Predictive ability of covariate-dependent Markov models and classification tree for analyzing rainfall data in Bangladesh

This study attempts to make comparison between different parametric regressive models for the bivariate binary data with a machine learning technique. The data on sequential occurrence of rainfall in consecutive days is considered. The outcomes are classified as rainfall in both days, rainfall in one of the consecutive days, and no rainfall in both days. The occurrence of rainfall in consecutive days is analyzed by using statistical models with covariate dependence and classification tree for the period from 1980 to 2014. We have used relative humidity, minimum temperature, maximum temperature, sea level pressure, sunshine hour, and cloud cover in the model as covariates.
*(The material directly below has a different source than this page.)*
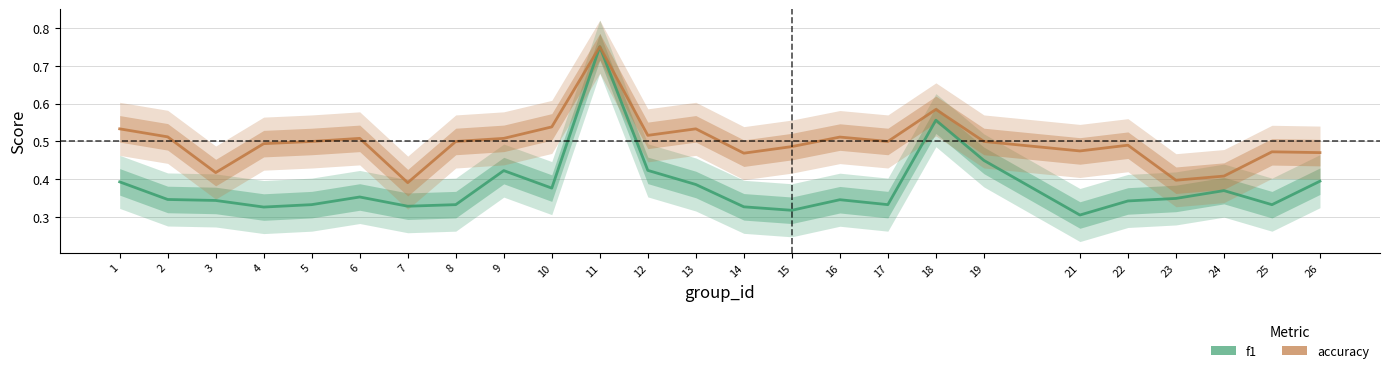

The accuracy series shows 0.1 at 17. True or false?

False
The binary outcome variable is defined as the occurrence or non-occurrence of rainfall. Five regions of Bangladesh are considered in this study and one station from each region is selected on the basis of two criteria: (i) contains fewer missing values and (ii) representative of the regional characteristics geographically. Several measures are used to compare the models based on Markov chain and classification tree. It is found that for yearly data, both the Markov model and classification tree performed satisfactorily. However, the seasonal data show variation of rainfall. In some seasons, both models perform equally good such as monsoon, pre-monsoon, and post-monsoon, but in the winter season, the Markov model works poorly whereas classification tree fails to work. Additionally, we also observe that the Markov model performed consistently for each season and performs better compared with the classification tree. It has been demonstrated that the covariate-dependent Markov models can be used as classifiers alternative to the classification tree. It is revealed that the predictive ability of the covariate-dependent Markov model based on Markovian assumption performs either better or equally good compared with the classification tree. The joint models also consistently showed better predictive performance compared with regressive model for whole year data as well as for several seasonal data.